Page-level text extractions
[Start of section]

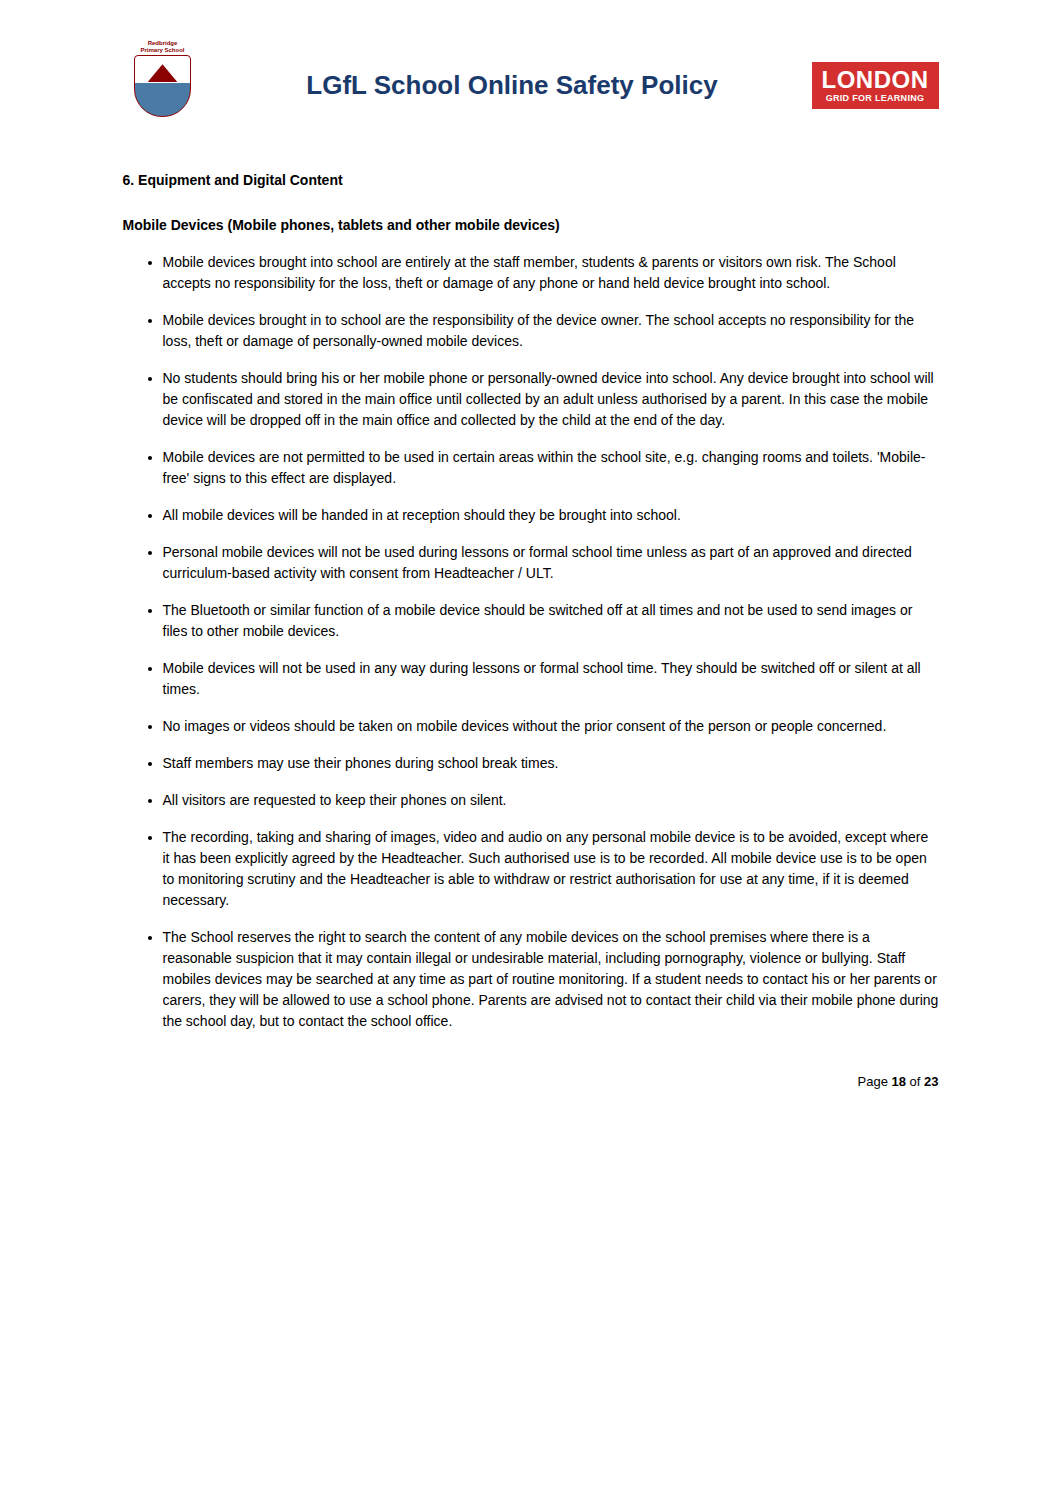Redbridge
Primary School
LGfL School Online Safety Policy
LONDON
GRID FOR LEARNING
6. Equipment and Digital Content
Mobile Devices (Mobile phones, tablets and other mobile devices)
Mobile devices brought into school are entirely at the staff member, students & parents or visitors own risk. The School accepts no responsibility for the loss, theft or damage of any phone or hand held device brought into school.
Mobile devices brought in to school are the responsibility of the device owner. The school accepts no responsibility for the loss, theft or damage of personally-owned mobile devices.
No students should bring his or her mobile phone or personally-owned device into school. Any device brought into school will be confiscated and stored in the main office until collected by an adult unless authorised by a parent. In this case the mobile device will be dropped off in the main office and collected by the child at the end of the day.
Mobile devices are not permitted to be used in certain areas within the school site, e.g. changing rooms and toilets. 'Mobile-free' signs to this effect are displayed.
All mobile devices will be handed in at reception should they be brought into school.
Personal mobile devices will not be used during lessons or formal school time unless as part of an approved and directed curriculum-based activity with consent from Headteacher / ULT.
The Bluetooth or similar function of a mobile device should be switched off at all times and not be used to send images or files to other mobile devices.
Mobile devices will not be used in any way during lessons or formal school time. They should be switched off or silent at all times.
No images or videos should be taken on mobile devices without the prior consent of the person or people concerned.
Staff members may use their phones during school break times.
All visitors are requested to keep their phones on silent.
The recording, taking and sharing of images, video and audio on any personal mobile device is to be avoided, except where it has been explicitly agreed by the Headteacher. Such authorised use is to be recorded. All mobile device use is to be open to monitoring scrutiny and the Headteacher is able to withdraw or restrict authorisation for use at any time, if it is deemed necessary.
The School reserves the right to search the content of any mobile devices on the school premises where there is a reasonable suspicion that it may contain illegal or undesirable material, including pornography, violence or bullying. Staff mobiles devices may be searched at any time as part of routine monitoring. If a student needs to contact his or her parents or carers, they will be allowed to use a school phone. Parents are advised not to contact their child via their mobile phone during the school day, but to contact the school office.
Page 18 of 23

[End of section]

To do: Without the pictures, restate all the entries above exactly.

Expected output:
Redbridge
Primary School
LGfL School Online Safety Policy
LONDON
GRID FOR LEARNING
6. Equipment and Digital Content
Mobile Devices (Mobile phones, tablets and other mobile devices)
Mobile devices brought into school are entirely at the staff member, students & parents or visitors own risk. The School accepts no responsibility for the loss, theft or damage of any phone or hand held device brought into school.
Mobile devices brought in to school are the responsibility of the device owner. The school accepts no responsibility for the loss, theft or damage of personally-owned mobile devices.
No students should bring his or her mobile phone or personally-owned device into school. Any device brought into school will be confiscated and stored in the main office until collected by an adult unless authorised by a parent. In this case the mobile device will be dropped off in the main office and collected by the child at the end of the day.
Mobile devices are not permitted to be used in certain areas within the school site, e.g. changing rooms and toilets. 'Mobile-free' signs to this effect are displayed.
All mobile devices will be handed in at reception should they be brought into school.
Personal mobile devices will not be used during lessons or formal school time unless as part of an approved and directed curriculum-based activity with consent from Headteacher / ULT.
The Bluetooth or similar function of a mobile device should be switched off at all times and not be used to send images or files to other mobile devices.
Mobile devices will not be used in any way during lessons or formal school time. They should be switched off or silent at all times.
No images or videos should be taken on mobile devices without the prior consent of the person or people concerned.
Staff members may use their phones during school break times.
All visitors are requested to keep their phones on silent.
The recording, taking and sharing of images, video and audio on any personal mobile device is to be avoided, except where it has been explicitly agreed by the Headteacher. Such authorised use is to be recorded. All mobile device use is to be open to monitoring scrutiny and the Headteacher is able to withdraw or restrict authorisation for use at any time, if it is deemed necessary.
The School reserves the right to search the content of any mobile devices on the school premises where there is a reasonable suspicion that it may contain illegal or undesirable material, including pornography, violence or bullying. Staff mobiles devices may be searched at any time as part of routine monitoring. If a student needs to contact his or her parents or carers, they will be allowed to use a school phone. Parents are advised not to contact their child via their mobile phone during the school day, but to contact the school office.
Page 18 of 23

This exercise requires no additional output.